We designed and used deep learning recurrent neural network transducer models to achieve online large-vocabulary intelligible fluent speech synthesis personalized to the participant’s preinjury voice with neural decoding in 80-ms increments.
Offline, the models demonstrated implicit speech detection capabilities and could continuously decode speech indefinitely, enabling uninterrupted use of the decoder and further increasing speed.
Our framework also successfully generalized to other silent-speech interfaces, including single-unit recordings and electromyography.
Our findings introduce a speech-neuroprosthetic paradigm to restore naturalistic spoken communication to people with paralysis.
“This is promising to see,” Littlejohn said. “Previously, it wasn’t known whether intelligible words could be played back by the brain in real time.”
Anumanchipalli added that researchers don’t always know whether large-scale AI systems are learning and adapting, or simply pattern-matching and repeating training data. The researchers also tested synthesizing words in real time that were not part of the training data vocabulary, using 26 uncommon terms from the NATO phonetic alphabet, such as “alpha,” “bravo,” “charlie,” and others.
“We wanted to be able to generalize these words and really decode their speech patterns,” he said.
“We found that we do this well, which shows that it’s really learning the building blocks of sound.”
who also participated in the area in 2023, shared with researchers how the new streaming synthesis method could work with text-to-speech decoding to test it first.
“He explained that streaming synthesis is a more voluntarily controlled method,” Anumanchipalli said. “Hearing her voice in near real time fosters a sense of embodiment.”
Future directions
This latest move brings researchers one step closer to natural conversation with BCI data, while building on future developments.
“This conceptual framework is a significant step forward,” Cho said. “We’re optimistic that we can now make progress at every level.”
Also focusing on what the researchers say in the outgoing voice is expressive enough to reflect the tone-to-tone change in the voice, such as someone excited.
“This is work in progress, trying to see if we can decode these parallel linguistic features well from brain activity,” Littlejohn said. “This is a long-standing problem in the field of classical audio tips, and it could lead to a complete and complete cure.”

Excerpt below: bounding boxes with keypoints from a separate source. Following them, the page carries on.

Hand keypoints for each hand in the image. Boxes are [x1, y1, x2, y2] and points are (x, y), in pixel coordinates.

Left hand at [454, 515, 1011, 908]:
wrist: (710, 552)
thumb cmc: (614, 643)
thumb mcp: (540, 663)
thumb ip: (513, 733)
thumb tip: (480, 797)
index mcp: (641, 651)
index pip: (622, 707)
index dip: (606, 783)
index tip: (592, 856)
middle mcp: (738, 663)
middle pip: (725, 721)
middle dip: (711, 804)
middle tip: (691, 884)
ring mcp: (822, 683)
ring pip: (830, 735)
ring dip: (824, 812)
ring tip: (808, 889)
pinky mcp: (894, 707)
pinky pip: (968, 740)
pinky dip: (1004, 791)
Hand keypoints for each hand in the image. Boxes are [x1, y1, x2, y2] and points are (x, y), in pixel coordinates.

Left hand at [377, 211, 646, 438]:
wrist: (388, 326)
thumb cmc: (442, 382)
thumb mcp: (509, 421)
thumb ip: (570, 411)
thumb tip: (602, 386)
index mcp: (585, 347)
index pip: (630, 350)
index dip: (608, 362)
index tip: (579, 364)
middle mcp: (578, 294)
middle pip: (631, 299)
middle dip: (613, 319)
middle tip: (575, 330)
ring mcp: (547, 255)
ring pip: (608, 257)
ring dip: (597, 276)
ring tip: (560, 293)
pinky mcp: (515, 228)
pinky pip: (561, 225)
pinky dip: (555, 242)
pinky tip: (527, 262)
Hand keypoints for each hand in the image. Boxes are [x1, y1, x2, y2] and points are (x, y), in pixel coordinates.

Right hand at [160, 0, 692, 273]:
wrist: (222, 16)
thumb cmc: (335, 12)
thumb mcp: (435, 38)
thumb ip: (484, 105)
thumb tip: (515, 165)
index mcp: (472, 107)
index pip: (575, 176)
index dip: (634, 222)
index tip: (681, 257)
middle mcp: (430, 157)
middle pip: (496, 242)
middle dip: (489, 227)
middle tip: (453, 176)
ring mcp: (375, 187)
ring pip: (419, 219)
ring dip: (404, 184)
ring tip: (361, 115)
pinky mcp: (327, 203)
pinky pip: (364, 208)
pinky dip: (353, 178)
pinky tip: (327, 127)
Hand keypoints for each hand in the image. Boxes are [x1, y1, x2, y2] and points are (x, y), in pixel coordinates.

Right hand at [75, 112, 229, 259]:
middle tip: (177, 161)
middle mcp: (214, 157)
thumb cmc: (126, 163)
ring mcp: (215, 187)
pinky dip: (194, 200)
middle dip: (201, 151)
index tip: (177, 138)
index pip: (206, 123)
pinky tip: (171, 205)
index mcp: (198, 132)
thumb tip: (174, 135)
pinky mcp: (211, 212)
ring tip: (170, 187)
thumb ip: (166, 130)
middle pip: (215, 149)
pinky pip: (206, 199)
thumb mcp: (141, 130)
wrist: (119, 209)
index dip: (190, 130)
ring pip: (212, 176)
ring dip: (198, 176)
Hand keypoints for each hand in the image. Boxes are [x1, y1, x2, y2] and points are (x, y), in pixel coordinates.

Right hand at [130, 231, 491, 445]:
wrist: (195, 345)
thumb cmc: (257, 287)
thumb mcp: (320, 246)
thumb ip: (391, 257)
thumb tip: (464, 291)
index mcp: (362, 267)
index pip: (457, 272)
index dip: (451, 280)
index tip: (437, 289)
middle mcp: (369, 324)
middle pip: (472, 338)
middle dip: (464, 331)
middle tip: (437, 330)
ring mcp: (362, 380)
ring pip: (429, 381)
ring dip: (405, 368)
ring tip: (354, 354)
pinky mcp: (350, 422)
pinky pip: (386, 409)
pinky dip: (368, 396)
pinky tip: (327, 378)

Science: In addition to the NIDCD, the research was supported by the Moonshot Science and Science Development Program for Japan and the Science Agency, the John and Sandy Wells Foundation, the Susan and Bill Oberndorff, Ron Conway, Graham Christina Spencer, the William K. Bowes, Jr. Foundation, the Rose Hills In-London Foundation, and the C. Novis Foundation National Program
Abstract
Neuroprostheses are being developed to restore natural communication to the brain’s voice.
Natural conversation occurs instantaneously. The role of having more than a few conversations in a conversation disrupts the natural flow. This makes it difficult for people with stroke to engage in meaningful dialogue, which is practically trained and emotional.
Here we used high-density surface recordings of the speech sensorimotor cortex in collaboration with clinical trials for stroke and anarthria to develop a streaming naturalistic speech synthesizer. We used a deep learning recurrent neural network transducer design and did to achieve online intelligible fluent speech of participants’ preverbal speech-specific large words with neural decoding in 80-ms increments.
Offline did implicit speech detection capabilities and can encode speech indefinitely, further increasing the coder’s uninterrupted use and speed. Our framework has also been successfully adapted to other silent speech interfaces, such as single-unit recordings and electromyography. Our findings introduce a speech neuroprosthetic paradigm to restore natural speech for people with paralysis.